# loud, continuous beep



## krwest86 (Jun 30, 2007)

Hello!:wave:

First I would like to introduce myself because I think it would be rude otherwise. My name is Kitty and I really like what you guys are doing to help people with their computer problems. I was going to make an introduction post but I figured I'd knock out two birds with one stone.

Anyway, to get to the point, my computer (Dell Dimension 8250) opens windows (xp) with a never-ending loud beep... Its not really a beep anymore as its more of a scream.. because it doesnt end!
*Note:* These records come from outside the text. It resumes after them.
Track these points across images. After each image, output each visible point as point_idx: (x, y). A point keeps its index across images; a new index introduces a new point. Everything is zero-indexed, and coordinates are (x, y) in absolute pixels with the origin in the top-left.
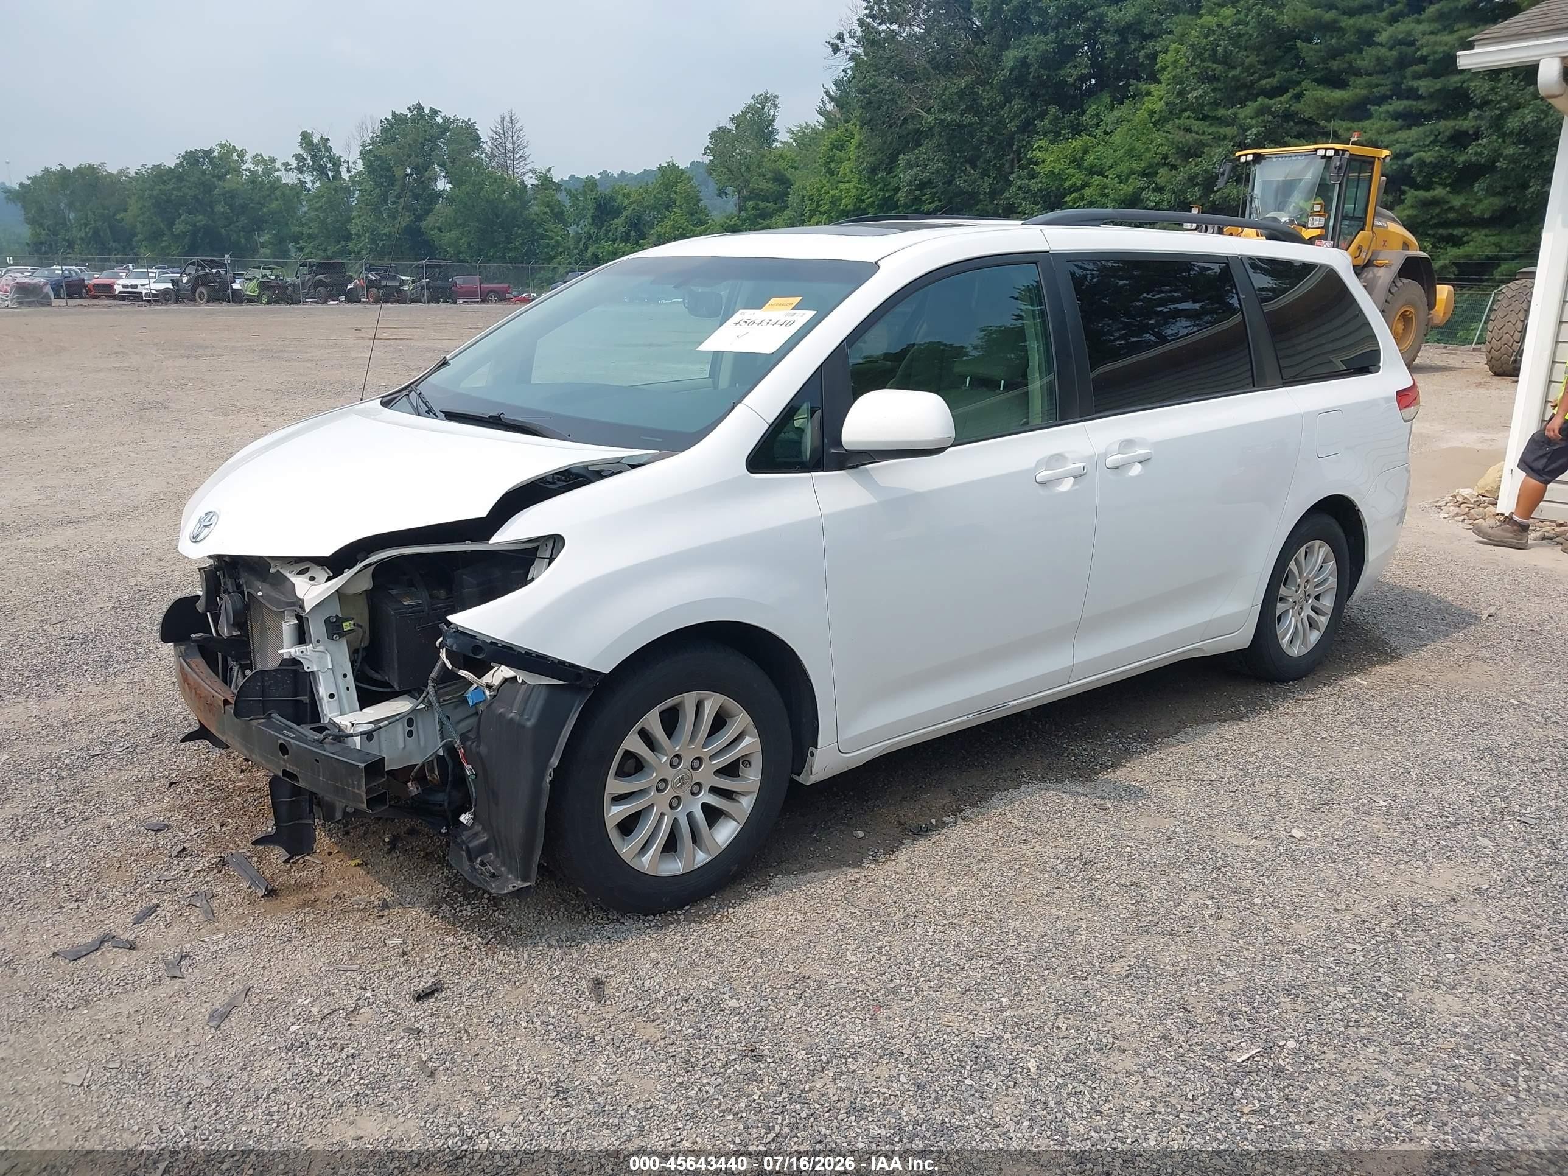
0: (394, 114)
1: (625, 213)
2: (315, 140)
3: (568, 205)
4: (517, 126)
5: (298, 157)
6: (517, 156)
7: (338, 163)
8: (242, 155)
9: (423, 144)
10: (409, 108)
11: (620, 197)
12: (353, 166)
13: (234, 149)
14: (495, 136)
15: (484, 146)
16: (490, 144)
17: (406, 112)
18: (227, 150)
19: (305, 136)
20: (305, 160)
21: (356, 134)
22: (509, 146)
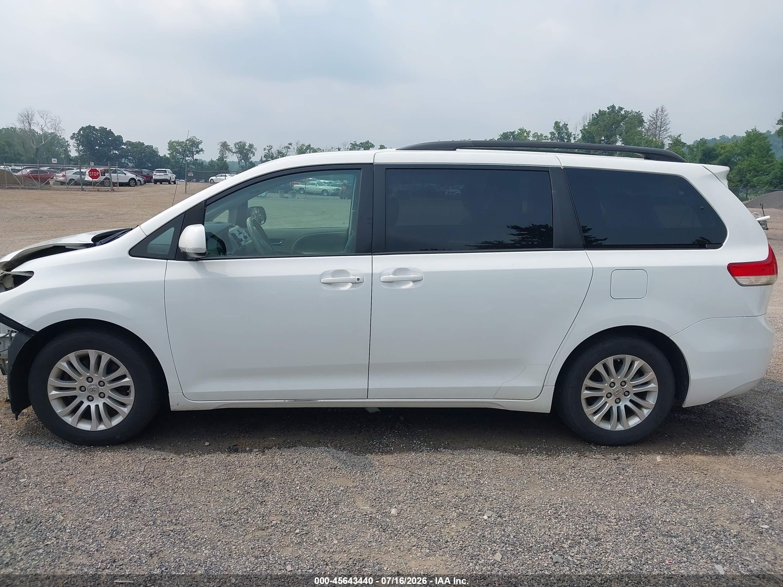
0: (600, 111)
1: (720, 158)
2: (561, 125)
3: (687, 154)
4: (665, 113)
5: (552, 133)
6: (662, 129)
7: (570, 135)
8: (528, 133)
9: (612, 125)
10: (608, 108)
11: (719, 149)
12: (577, 137)
13: (526, 131)
14: (652, 119)
15: (645, 124)
16: (648, 123)
17: (606, 109)
18: (522, 131)
19: (557, 124)
20: (555, 134)
21: (581, 121)
22: (659, 124)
Any help will be greatly appreciated!


----------



## Terrister (Apr 18, 2005)

Welcome to the Tech Support Forum.

Does the beep start as soon as you turn on the computer?


----------



## dai (Jul 2, 2004)

would suspect the cpu is overheating
check the cpu fan is spinning and the computer is clear of dust especially around the cpu fan and h/sink


----------



## krwest86 (Jun 30, 2007)

Yes, as I just booted it up after leaving it off overnight it beep/screeched all throughout start up and suddenly stopped when it hit desktop. Its doing it off and on now as I type, in no order, just random.
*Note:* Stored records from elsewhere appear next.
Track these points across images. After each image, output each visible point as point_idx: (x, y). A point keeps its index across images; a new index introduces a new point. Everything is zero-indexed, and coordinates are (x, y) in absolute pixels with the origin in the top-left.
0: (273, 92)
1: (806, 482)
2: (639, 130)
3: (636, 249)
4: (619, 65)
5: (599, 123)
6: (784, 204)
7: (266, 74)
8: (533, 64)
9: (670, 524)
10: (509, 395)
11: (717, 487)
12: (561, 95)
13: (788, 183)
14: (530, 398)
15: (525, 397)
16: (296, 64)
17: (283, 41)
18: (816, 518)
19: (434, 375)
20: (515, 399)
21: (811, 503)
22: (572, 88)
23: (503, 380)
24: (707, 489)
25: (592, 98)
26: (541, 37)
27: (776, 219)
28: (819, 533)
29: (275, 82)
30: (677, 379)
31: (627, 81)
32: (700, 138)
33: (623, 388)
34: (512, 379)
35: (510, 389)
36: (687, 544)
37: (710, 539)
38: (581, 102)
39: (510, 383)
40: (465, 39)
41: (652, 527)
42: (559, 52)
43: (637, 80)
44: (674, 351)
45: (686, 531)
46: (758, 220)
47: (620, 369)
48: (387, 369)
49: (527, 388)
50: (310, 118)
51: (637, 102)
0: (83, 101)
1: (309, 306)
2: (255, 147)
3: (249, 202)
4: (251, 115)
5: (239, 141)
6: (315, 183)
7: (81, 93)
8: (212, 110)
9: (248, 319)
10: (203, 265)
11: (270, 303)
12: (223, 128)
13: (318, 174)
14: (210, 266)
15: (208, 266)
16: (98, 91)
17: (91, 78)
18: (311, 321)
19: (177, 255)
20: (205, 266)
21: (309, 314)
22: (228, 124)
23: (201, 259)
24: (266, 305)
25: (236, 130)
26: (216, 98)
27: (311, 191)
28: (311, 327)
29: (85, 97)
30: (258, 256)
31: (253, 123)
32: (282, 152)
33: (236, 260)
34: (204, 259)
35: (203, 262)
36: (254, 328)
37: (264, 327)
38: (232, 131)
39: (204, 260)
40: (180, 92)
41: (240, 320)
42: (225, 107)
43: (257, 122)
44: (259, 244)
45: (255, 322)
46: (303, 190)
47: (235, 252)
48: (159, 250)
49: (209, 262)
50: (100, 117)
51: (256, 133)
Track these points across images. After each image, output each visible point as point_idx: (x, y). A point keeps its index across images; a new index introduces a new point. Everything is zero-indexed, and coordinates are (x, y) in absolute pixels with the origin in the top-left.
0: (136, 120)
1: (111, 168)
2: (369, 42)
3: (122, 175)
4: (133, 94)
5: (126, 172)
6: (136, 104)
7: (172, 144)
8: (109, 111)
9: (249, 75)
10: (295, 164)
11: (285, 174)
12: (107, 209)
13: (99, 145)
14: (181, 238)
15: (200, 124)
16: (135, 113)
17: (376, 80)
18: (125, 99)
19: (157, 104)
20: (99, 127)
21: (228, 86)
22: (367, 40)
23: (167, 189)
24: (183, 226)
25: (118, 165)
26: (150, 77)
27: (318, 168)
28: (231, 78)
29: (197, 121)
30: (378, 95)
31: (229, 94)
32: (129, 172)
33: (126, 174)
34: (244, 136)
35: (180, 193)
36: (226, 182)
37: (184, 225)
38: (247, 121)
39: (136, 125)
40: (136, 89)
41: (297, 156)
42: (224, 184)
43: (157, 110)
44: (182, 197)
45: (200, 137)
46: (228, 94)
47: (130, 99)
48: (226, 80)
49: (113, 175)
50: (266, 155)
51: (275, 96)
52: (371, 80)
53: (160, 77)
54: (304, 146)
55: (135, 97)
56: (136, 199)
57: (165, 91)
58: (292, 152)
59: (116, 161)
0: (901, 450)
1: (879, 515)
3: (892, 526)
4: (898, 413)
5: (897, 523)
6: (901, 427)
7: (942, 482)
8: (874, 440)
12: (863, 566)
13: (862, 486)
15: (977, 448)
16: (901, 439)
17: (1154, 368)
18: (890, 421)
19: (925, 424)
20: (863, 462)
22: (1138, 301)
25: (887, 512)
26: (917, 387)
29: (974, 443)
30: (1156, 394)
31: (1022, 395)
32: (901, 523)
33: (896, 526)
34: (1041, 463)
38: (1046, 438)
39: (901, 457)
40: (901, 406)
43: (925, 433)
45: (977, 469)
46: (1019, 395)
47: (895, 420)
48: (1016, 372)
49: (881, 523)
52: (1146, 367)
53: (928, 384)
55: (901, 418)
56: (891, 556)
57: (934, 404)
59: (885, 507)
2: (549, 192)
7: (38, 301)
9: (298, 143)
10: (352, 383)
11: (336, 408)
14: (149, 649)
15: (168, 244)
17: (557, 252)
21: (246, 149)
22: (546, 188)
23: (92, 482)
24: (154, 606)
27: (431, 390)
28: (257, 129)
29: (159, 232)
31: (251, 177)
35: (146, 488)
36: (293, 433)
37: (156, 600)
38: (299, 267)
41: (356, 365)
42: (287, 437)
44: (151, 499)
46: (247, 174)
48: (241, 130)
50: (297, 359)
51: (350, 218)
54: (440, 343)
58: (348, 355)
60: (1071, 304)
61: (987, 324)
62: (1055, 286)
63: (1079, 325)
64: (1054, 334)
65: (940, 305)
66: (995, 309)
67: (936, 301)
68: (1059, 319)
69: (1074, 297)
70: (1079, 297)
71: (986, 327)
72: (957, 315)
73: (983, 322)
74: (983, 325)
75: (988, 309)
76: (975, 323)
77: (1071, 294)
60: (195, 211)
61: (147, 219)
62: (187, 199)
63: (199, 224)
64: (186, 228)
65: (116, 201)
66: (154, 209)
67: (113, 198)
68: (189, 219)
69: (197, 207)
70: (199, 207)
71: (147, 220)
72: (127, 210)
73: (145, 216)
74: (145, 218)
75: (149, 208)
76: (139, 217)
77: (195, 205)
Yesterday when the problem started I turned the computer around and the sound does come from the fan/heatsink but the fan is blowing just fine. There was a lot of dust in there that I cleaned out but didn't help much. For some reason the noise isn't there when I run the computer with the case open.


----------



## dai (Jul 2, 2004)

blow the whole thing out with a can of air,if the case fans have filters on them,clean them


----------